The Senate committee’s study was “thorough and thoughtful.” The truth is “sometimes a hard pill to swallow,” but the American people “are entitled to it. … they must know when the values that define our nation are intentionally disregarded by our security policies. …

“I have long believed some of these practices amounted to torture as a reasonable person would define it, especially, but not only the practice of waterboarding, which is a mock execution and an exquisite form of torture. …

“I know from personal experience that the abuse of prisoners will produce more bad than good intelligence. …

“Most of all, I know the use of torture compromises that which most distinguishes us from our enemies — our belief that all people, even captured enemies, possess basic human rights which are protected by international conventions the United States not only joined but for the most part  authored. …”

Bad things happen in war, McCain said; sometimes, good people do them. Those who did wrong in this case meant well.

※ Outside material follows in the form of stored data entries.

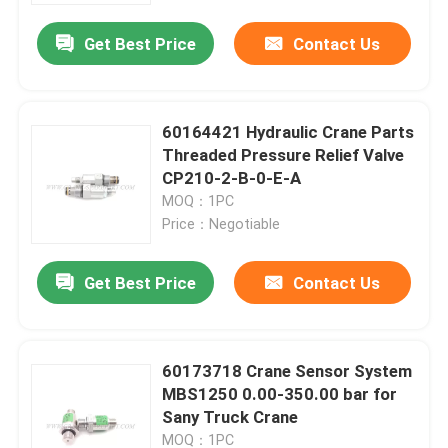
Get Best Price
Contact Us
60164421 Hydraulic Crane Parts
Threaded Pressure Relief Valve
CP210-2-B-0-E-A
MOQ：1PC
Price：Negotiable
Get Best Price
Contact Us
Home
60173718 Crane Sensor System
Products
MBS1250 0.00-350.00 bar for
Sany Truck Crane
About Us
MOQ：1PC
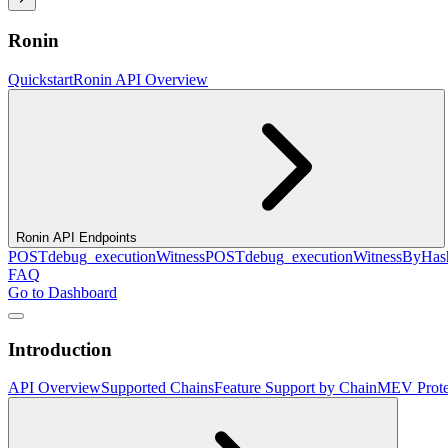
Ronin
Quickstart
Ronin API Overview
Ronin API Endpoints
POST
debug_executionWitness
POST
debug_executionWitnessByHas
FAQ
Go to Dashboard
Introduction
API Overview
Supported Chains
Feature Support by Chain
MEV Prote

“But I dispute wholeheartedly that it was right for them to use these methods which…were neither in the best interests of justice nor our security nor the ideals we have sacrificed so much blood and treasure to defend. …

“But in the end, torture’s failure to serve its intended purpose isn’t the main reason to oppose its use…This question isn’t about our enemies, it’s about us. It’s about how we were, who we are, and what we aspire to be. …

“It is essential to our success in this war that we ask those who fight it for us to remember at all times that they are defending a sacred ideal of how nations should be governed. …

“We need not risk our national honor to prevail in this or any war. We need only remember in the worst of times through the chaos and terror of war, when facing cruelty, suffering, and loss, that we are always Americans and different, stronger, and better than those who would destroy us.”

Thank you, Senator.

We needed that.

Martin Dyckman is a retired associate editor of the St. Petersburg Times. He lives near Waynesville, N.C. Column courtesy of Context Florida.